Nino’s secret

After Nino Rota’s funeral in the little church of Sant’Agostino in the centre of Rome, Suso Cecchi d’Amico asks Federico to come home with her “as a witness.”

She has to reveal a family secret to Nino’s relatives who’d come down from Milan. Nino has a daughter, conceived during a short relationship with an Italian music student during the period he spent in London right after the war.

The girl was abandoned by her mother and then adopted by an English family, who paid for her and took her with them to America. Unable to handle the situation himself, Rota had always involved Suso as mediator.

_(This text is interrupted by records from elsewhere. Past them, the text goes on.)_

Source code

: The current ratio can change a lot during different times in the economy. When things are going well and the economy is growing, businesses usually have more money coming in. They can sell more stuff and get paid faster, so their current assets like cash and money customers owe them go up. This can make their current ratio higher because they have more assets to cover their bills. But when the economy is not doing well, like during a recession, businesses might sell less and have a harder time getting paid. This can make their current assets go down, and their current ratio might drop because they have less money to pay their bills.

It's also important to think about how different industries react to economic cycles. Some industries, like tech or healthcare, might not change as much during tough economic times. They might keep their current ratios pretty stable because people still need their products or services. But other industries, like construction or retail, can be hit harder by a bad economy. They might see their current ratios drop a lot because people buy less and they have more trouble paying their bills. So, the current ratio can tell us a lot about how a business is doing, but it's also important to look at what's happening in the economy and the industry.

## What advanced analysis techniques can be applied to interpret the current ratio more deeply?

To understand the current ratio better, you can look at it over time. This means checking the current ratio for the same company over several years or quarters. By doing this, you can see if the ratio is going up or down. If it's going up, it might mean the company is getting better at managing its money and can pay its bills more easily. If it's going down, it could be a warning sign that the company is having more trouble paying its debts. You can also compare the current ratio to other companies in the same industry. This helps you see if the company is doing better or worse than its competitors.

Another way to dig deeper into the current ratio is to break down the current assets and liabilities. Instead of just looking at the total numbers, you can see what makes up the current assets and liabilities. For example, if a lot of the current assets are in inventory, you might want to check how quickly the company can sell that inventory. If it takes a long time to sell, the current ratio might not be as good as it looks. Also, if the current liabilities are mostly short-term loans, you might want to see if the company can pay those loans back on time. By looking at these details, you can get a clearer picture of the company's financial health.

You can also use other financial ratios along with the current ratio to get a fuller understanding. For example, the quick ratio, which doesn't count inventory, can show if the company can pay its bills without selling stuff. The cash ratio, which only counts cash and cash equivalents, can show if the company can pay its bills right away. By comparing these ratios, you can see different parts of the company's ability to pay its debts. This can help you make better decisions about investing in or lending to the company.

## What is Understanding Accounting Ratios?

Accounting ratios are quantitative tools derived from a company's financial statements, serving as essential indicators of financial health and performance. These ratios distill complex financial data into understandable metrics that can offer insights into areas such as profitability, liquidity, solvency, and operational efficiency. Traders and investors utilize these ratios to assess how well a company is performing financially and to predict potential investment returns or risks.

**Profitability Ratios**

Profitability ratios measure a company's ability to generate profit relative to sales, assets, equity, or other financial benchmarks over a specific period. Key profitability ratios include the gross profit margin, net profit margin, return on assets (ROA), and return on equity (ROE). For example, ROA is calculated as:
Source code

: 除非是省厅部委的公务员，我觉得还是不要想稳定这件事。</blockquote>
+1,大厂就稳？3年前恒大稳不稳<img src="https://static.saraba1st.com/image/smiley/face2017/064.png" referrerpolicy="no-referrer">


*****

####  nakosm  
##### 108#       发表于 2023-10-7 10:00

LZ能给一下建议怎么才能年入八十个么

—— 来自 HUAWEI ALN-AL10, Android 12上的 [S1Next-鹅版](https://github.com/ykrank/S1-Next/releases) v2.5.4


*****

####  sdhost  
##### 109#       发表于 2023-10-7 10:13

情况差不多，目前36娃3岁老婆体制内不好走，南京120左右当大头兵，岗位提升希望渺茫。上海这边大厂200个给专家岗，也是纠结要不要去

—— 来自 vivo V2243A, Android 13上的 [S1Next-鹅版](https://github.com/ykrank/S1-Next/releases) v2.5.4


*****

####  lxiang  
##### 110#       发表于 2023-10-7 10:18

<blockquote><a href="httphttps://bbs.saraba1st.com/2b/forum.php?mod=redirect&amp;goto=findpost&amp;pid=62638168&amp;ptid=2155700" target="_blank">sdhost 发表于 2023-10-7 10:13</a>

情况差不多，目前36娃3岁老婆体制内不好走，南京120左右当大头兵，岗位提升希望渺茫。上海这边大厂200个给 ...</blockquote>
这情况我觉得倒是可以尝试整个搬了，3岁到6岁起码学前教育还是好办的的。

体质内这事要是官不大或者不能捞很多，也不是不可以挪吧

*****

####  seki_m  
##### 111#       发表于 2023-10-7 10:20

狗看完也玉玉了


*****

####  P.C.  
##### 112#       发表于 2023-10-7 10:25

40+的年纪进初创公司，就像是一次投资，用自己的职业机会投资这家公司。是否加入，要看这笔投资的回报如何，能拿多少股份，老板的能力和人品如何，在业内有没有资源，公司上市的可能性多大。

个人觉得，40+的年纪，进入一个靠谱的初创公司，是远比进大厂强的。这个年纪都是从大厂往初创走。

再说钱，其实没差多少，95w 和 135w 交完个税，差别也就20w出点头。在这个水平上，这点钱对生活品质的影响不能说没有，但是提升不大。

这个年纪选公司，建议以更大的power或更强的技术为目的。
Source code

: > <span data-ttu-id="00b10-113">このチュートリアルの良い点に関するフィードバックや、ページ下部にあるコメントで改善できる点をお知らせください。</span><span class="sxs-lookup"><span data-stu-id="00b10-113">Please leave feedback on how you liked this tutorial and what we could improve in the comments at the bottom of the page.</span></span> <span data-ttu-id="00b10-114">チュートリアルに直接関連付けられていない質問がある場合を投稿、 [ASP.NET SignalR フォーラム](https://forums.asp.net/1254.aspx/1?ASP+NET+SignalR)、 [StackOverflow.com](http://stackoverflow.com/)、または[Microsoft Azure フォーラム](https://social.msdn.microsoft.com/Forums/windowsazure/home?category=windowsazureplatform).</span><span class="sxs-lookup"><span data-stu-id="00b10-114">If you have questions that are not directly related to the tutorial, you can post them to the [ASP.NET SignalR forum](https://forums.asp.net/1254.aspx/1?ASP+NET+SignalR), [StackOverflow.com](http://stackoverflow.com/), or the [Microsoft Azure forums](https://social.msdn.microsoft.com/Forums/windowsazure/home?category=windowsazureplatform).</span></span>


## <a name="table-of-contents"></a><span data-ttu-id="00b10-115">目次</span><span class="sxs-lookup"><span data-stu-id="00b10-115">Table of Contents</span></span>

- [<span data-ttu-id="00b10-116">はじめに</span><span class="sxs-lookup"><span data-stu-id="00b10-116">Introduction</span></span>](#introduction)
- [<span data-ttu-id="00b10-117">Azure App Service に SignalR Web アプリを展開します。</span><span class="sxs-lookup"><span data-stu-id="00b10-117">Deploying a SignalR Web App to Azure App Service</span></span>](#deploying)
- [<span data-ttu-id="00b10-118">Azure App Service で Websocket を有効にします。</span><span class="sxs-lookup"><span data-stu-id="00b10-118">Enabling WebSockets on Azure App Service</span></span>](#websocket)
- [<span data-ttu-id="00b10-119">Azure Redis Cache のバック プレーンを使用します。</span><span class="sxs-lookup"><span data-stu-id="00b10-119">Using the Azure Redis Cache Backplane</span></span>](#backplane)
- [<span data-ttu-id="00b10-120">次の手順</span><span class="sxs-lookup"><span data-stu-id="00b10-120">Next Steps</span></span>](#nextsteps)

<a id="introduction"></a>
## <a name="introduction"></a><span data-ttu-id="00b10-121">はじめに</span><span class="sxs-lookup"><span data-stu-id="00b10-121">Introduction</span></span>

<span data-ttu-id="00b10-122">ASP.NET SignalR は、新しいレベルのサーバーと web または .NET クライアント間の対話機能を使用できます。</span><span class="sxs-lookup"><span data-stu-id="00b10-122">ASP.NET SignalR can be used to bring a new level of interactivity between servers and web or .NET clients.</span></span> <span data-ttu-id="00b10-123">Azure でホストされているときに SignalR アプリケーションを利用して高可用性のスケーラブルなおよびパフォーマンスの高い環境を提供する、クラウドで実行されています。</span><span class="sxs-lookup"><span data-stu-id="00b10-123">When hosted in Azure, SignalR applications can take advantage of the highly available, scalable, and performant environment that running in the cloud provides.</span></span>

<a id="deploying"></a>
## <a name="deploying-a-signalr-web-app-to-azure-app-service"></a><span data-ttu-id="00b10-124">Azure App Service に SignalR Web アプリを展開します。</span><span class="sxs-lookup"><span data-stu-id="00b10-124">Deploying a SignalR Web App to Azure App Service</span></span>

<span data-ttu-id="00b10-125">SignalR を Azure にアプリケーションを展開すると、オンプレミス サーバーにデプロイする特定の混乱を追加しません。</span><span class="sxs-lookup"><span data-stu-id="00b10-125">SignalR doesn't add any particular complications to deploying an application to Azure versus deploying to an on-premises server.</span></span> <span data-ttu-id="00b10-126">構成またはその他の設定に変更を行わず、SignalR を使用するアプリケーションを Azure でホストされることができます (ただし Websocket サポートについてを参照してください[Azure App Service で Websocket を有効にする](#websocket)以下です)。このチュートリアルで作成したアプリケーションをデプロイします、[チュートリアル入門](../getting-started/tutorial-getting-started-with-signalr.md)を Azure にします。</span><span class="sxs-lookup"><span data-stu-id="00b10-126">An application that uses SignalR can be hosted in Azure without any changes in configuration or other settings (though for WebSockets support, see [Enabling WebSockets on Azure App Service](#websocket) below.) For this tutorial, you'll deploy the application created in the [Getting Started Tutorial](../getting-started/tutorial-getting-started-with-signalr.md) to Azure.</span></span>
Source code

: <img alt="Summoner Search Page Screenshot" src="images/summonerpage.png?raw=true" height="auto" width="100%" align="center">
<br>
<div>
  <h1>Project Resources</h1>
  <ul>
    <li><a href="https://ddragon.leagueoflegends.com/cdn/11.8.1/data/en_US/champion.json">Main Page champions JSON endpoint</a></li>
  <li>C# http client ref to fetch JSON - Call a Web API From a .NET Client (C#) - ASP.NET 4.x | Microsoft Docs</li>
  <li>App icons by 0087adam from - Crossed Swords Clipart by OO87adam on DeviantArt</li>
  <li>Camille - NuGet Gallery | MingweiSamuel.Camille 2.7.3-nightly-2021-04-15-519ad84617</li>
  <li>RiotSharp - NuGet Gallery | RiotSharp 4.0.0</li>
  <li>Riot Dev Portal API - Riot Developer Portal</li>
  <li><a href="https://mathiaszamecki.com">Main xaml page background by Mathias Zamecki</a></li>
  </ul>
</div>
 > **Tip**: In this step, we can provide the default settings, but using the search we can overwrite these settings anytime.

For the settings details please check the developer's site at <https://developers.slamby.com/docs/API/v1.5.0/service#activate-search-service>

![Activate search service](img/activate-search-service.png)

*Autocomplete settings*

She kept in touch with the girl, sent her money, and arranged visits. Nina lives in Los Angeles and works in documentary film, Suso tells Fellini. She had sometimes visited her father in Italy, always very discreetly, and no one even noticed her presence in Spoleto for the premiere of “Napoli Milionaria”, the opera Rota has written with Eduardo De Filippo.

Federico is baffled and genuinely surprised to hear abut his friend’s emotional backstage life. Rota had never confided in him. he’s impressed at how sensitively Suso has handled the situation and the same day sends her flowers with the message, “I heard you say that you don’t like sending people flowers and maybe you don’t want to receive them either. I send them anyway. Do what you want with them. I really like you after hear this amazing story, and now I know there’s someone I can count on if I ever have to confess that . . . well, I’ll tell you later.”

Perhaps Fellini is seriously contemplating sharing his complicated affairs with Suso, and it may be a real shame that he never did.

What was Fellini’s secret? Drunken father? One too many mistresses? Alcoholic mother? Morphine addiction?